"Teachers' Leader Calls for a Return to Tradition." "Educator Urges Return ... to Basics." "Older Ways in Education." People who have seen these headlines describing a talk I recently gave have been asking me if -- after I0 years of thinking and working -- I've given up on school reform. Or have I finally decided that they had education figured out right in the good old days?

I still believe that we need to look at and question all the things we take for granted about the way schools are organized. And we need to create a radically new model for our schools. We can't achieve this by returning to a so-called Golden Age because it wasn't so golden. At that time, a large majority of kids dropped out long before they completed high school.

People who say that U.S. schools are performing better than ever in most respects are correct. Today, our schools are educating more students and more difficult students to levels that once were attained only by a small and favored group. The trouble is, these levels are below what we need to maintain or improve our standard of living. And they do not compare well with the achievement of students in competitor nations. We are still very much a nation at risk.

Creating a new model for our schools is chancy, and it may take a very long time. We are unlikely to develop it by encouraging 100,000 experiments in 100,000 schools, but there's no reason why we have to proceed in that way. When General Motors experimented with a totally new method of production for the Saturn car, they didn't close down the factories producing their regular models. Over tile years when they were perfecting Saturn and its production process, they went on working to improve their other cars. That is the way most organizations make radical changes. They understand that any institution resists change. They also know that radical change does not work quickly and may not work at all.

Why shouldn't we do it this way? While we are developing a new model that is different from our current schools -- and eventually a lot better -- why not put equal emphasis on improving our traditional schools? The best way of doing this would be to look at the schools of our competitor nations. All of them follow what we call the traditional model of schooling, but all are more successful with students at every level. So we are not talking about modest improvements in traditional U.S. schools; we are talking about big improvements and a radical change.

Here are some of the important differences between their traditional schools and ours:

• Schools in these countries are run by professionals, with relatively little interference by lay persons.

• Schools are financed nationally or regionally. As a result, the disparity between wealthy and poor schools that is so destructive and shocking in the U.S. does not exist.

• For the most part, there is a national curriculum. Teacher training, textbooks and assessments are geared to this curriculum. If students move from teacher to teacher or school to school, there is continuity.

• Assessments are curriculum-based and challenging. Teaching to the test is something positive when you have really good tests.

• These countries produce a higher percentage of students at top levels of achievement. Also, teaching is a relatively prestigious - in Japan, very prestigious - profession, so they can guarantee that all classrooms have teachers who have attained high levels of excellence.

• Like us, these countries track their students. However, we begin as early as first grade and they hold off until later. This means that all their kids get a more or less equal start. Ours don't.

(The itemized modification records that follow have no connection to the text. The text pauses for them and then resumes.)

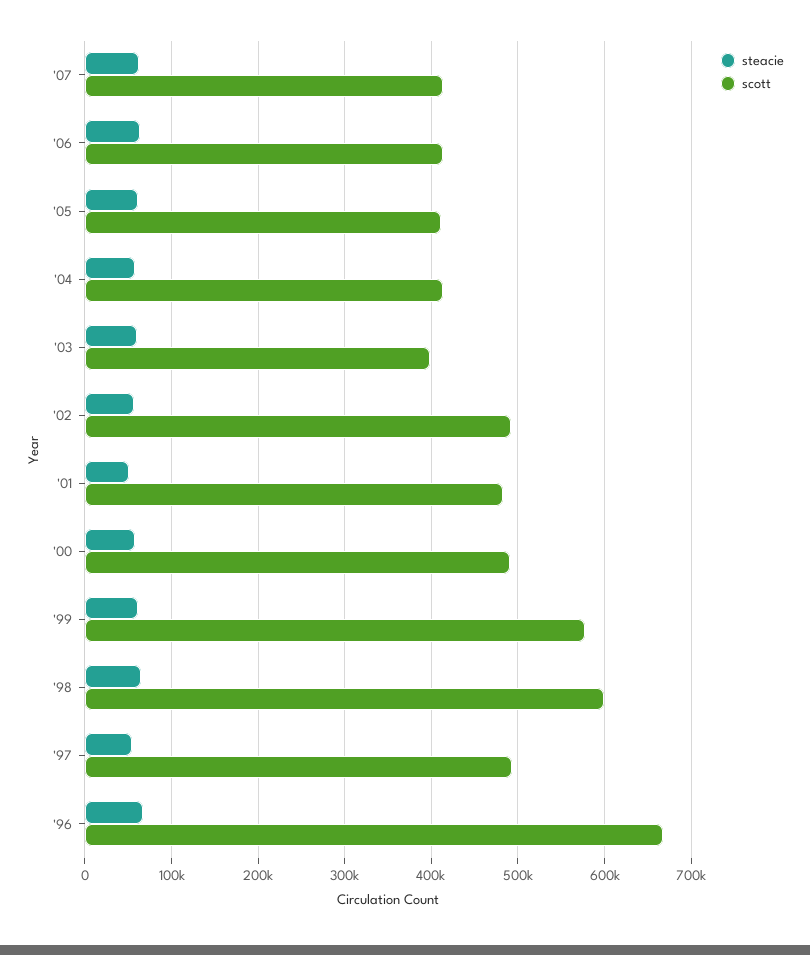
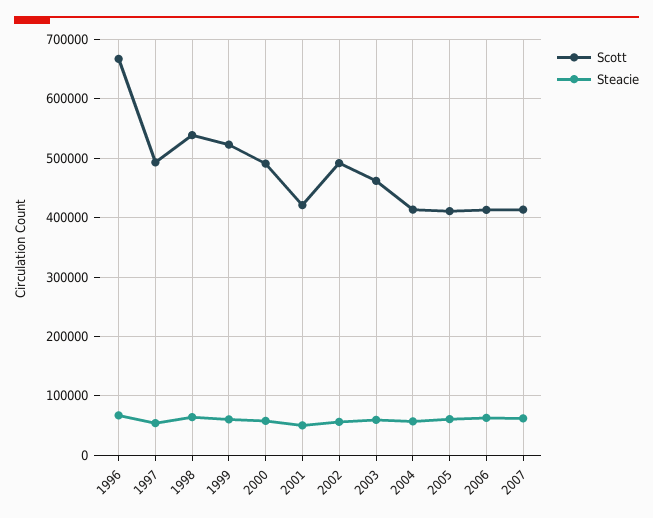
  {
    "steacie": {
      "'07": 60000,
      "'06": 60000,
      "'05": 60000,
      "'04": 60000,
      "'03": 60000,
      "'02": 60000,
      "'01": 50000,
      "'00": 60000,
      "'99": 60000,
      "'98": 60000,
      "'97": 50000,
      "'96": 70000
    },
    "scott": {
      "'07": 410000,
      "'06": 410000,
      "'05": 410000,
      "'04": 410000,
-     "'03": 400000,
+     "'03": 460000,
      "'02": 490000,
-     "'01": 480000,
+     "'01": 420000,
      "'00": 490000,
-     "'99": 580000,
+     "'99": 520000,
-     "'98": 600000,
+     "'98": 540000,
      "'97": 490000,
      "'96": 670000
    }
  }

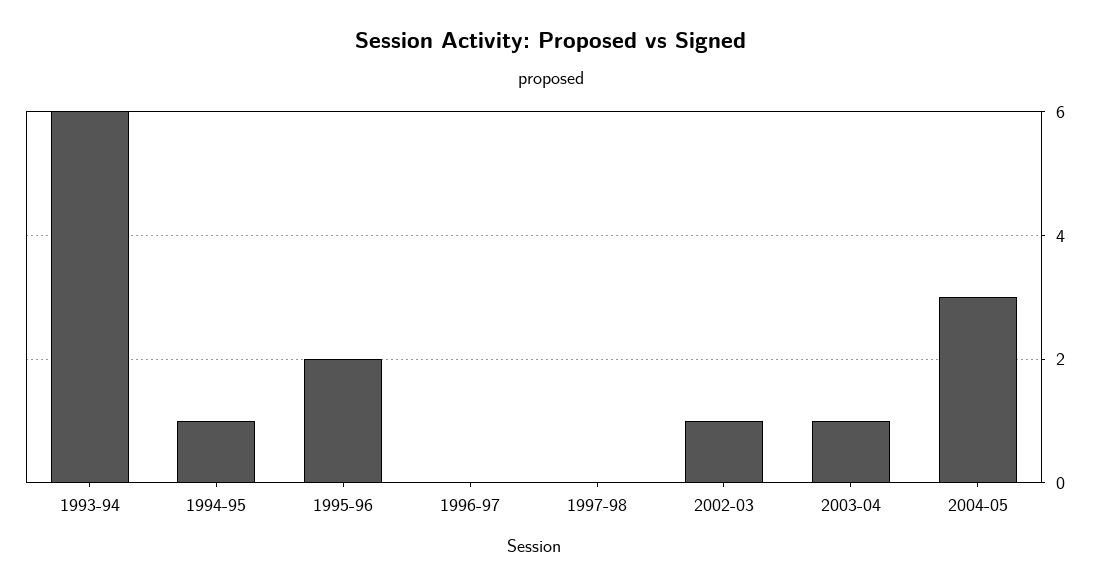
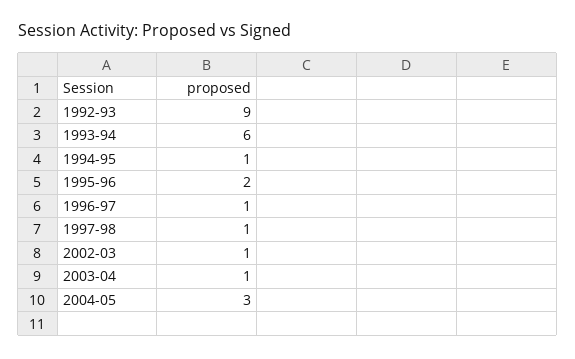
  {
    "1993-94": 6,
    "1994-95": 1,
    "1995-96": 2,
-   "1996-97": 0,
+   "1996-97": 1,
-   "1997-98": 0,
+   "1997-98": 1,
    "2002-03": 1,
    "2003-04": 1,
-   "2004-05": 3
+   "2004-05": 3,
+   "1992-93": 9
  }

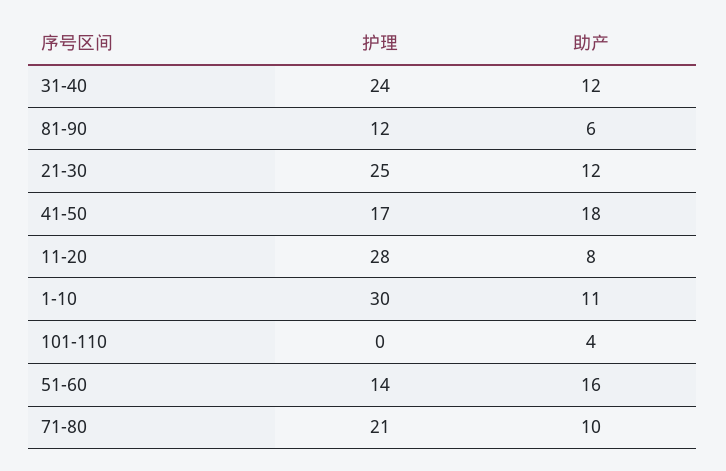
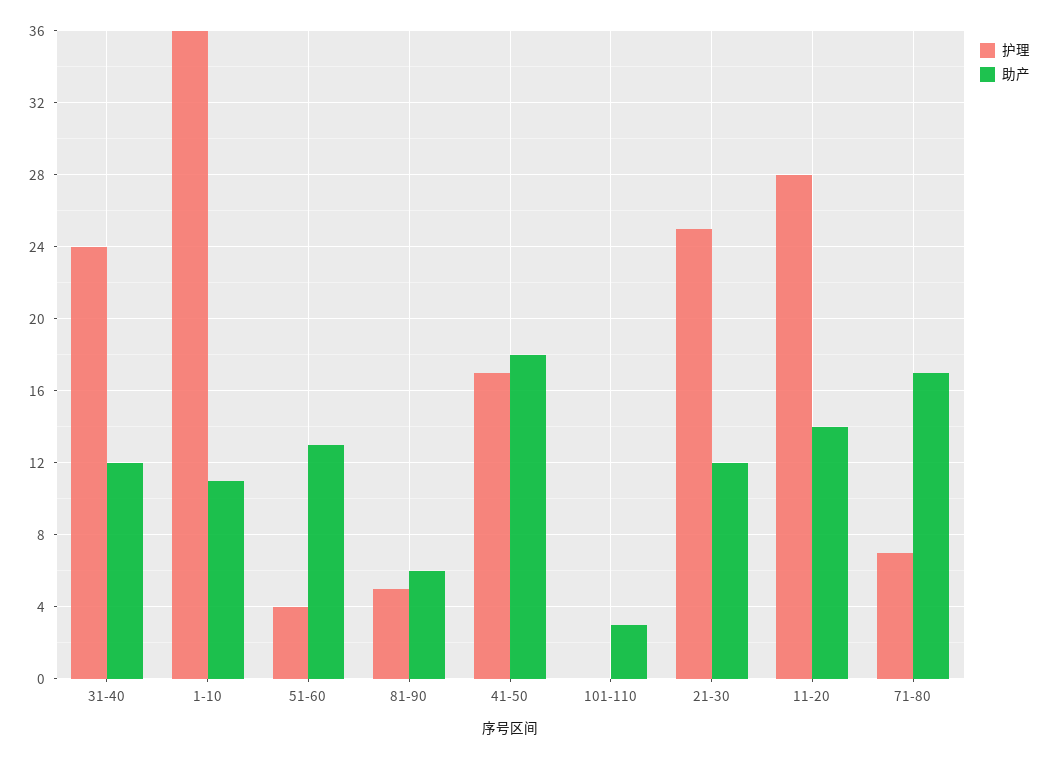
  {
    "护理": {
      "31-40": 24,
-     "81-90": 12,
+     "81-90": 5,
      "21-30": 25,
      "41-50": 17,
      "11-20": 28,
-     "1-10": 30,
+     "1-10": 36,
      "101-110": 0,
-     "51-60": 14,
+     "51-60": 4,
-     "71-80": 21
+     "71-80": 7
    },
    "助产": {
      "31-40": 12,
      "81-90": 6,
      "21-30": 12,
      "41-50": 18,
-     "11-20": 8,
+     "11-20": 14,
      "1-10": 11,
-     "101-110": 4,
+     "101-110": 3,
-     "51-60": 16,
+     "51-60": 13,
-     "71-80": 10
+     "71-80": 17
    }
  }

• All these countries have clearly visible consequences for student performance. There are strict college-entry standards and clear employment standards. Students work hard, and their teachers and parents push them because success is rewarded in all tracks.

• Schools are relatively safe and free from disruption because the legal system supports school regulations needed to maintain a proper educational atmosphere.

We'll need some radical changes if traditional U.S. schools are to adopt or adapt characteristics of schools in other countries. But the educational reforms of the past I0 years will make some of these changes easier than we might think.

A year or so ago, school districts looking for a curriculum would have had to choose between creating one-with their comparatively limited resources- or picking up one that was not very good. Now, they can find excellent curriculums or curriculum frameworks, like that of the National Council of Teachers of Mathematics or like Civitas for civics. Some, like California's outstanding curriculums in history and language arts, come with their own assessments. And these examples of promising work are not exhaustive. The issue of school governance seems a lot harder given our tradition of local school boards. But here again, recent thinking, stimulated by the school reform movement, is helpful. I'll discuss in a future column how we can bring the idea of schools run by professionals in line with local lay control of the schools.

Improving our schools is not an either-or proposition: Either we create a dazzling new model or we stick to the traditional model. We need to do both, and there's no reason why we can't.